After retiring as a professor emeritus, Johnson studied the larval development of Pacific lobsters and identified differing developmental sequences. He produced illustrations and caricatures.

==Works==
- Concerning the copepod Eucalanus elongatus Dana and its varieties in the northeast Pacific by Martin Wiggo Johnson (1938)
- Some Observations on the Feeding Habits of the Octopus by Martin W. Johnson in Science (8 May 1942)
- Concerning the proposed word "echolocation" by Martin W. Johnson in Science (23 March 1945)
- The Oceans: Their Physics, Chemistry and General Biology by Harald Sverdrup, Martin W. Johnson and Richard H. Fleming (1942, new edition 1970)
- The Euphausiacea (Crustacea) of the North Pacific by Brian P. Boden, Martin W. Johnson, and Edward Brinton (Bulletin of the Scripps Institution of Oceanography. Volume 6, Number 8, 1955)
- Marine and Fresh Water Plankton by Martin W. Johnson in Ecology (Vol. 37, No. 4, 1956, pp. 859–860)
- Production and distribution of larvae of the spiny lobster, Panulirus interruptus (Randall) with records on P. gracilis Streets by Martin Wiggo Johnson (1960)
- Martin W. Johnson (1960). "The offshore drift of larvae of the California spiny lobster Panulirus interruptus"
- The palinurid and scyllarid lobster larvae of the tropical eastern Pacific, and their distribution as related to the prevailing hydrography by Martin Wiggo Johnson (1971)

==Honours==
The National Academy of Sciences in 1959 awarded Johnson the Alexander Agassiz Medal, "For his outstanding leadership in biological and general oceanography. Among Dr. Johnson's contributions are explanations for two newly discovered acoustic phenomena in the sea. These explanations brought biologist and physicists together in a common interest, and introduced underwater acoustics as a prime tool for marine ecology".

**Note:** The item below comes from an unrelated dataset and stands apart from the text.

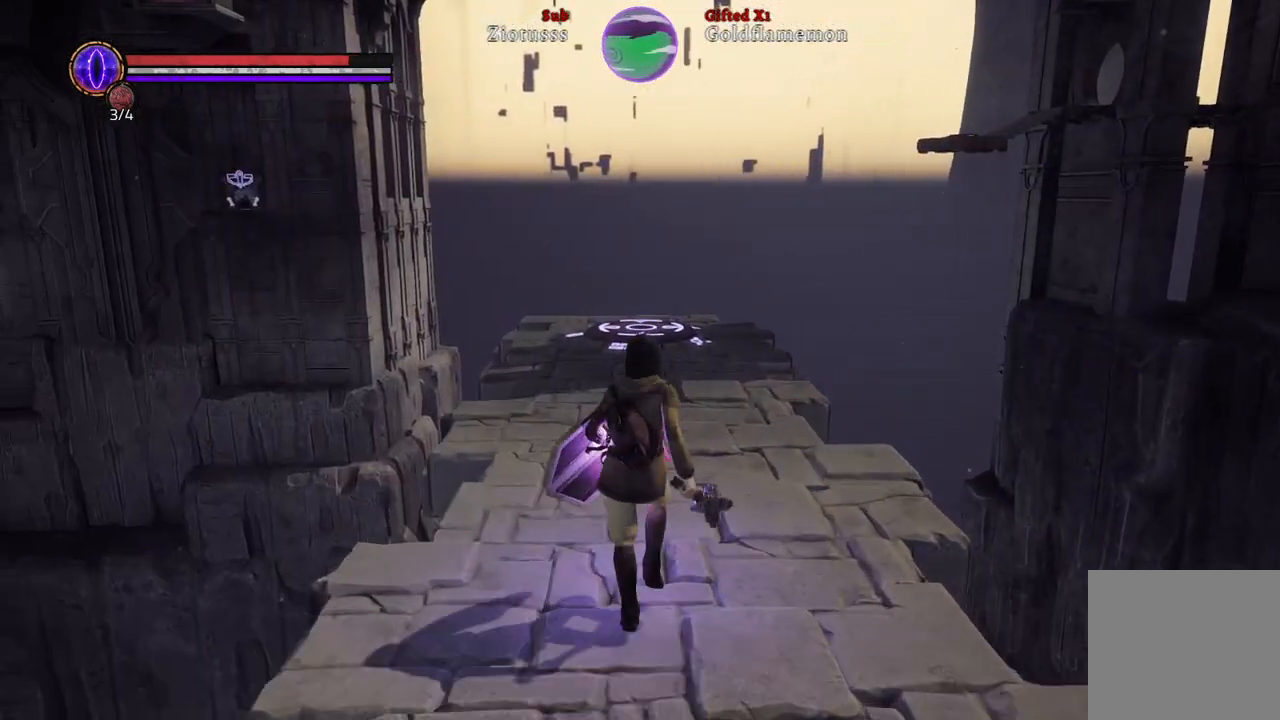
{"buttons": [], "left_stick": "up", "right_stick": "left", "events": []}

== Taxon named in his honor ==
The Fringelip snake eel Cirricaecula johnsoni is named in his honor.

==Personal life==
Johnson was a mandolin player and had a wood carving hobby. In 1983 a scientific paper, Spectral properties of Noctiluca miliaris Suriray, a heterotrophic dinoflagellate, by W.M. Balch and F.T. Haxo, was "...dedicated to Martin W. Johnson on the occasion of his 90th birthday."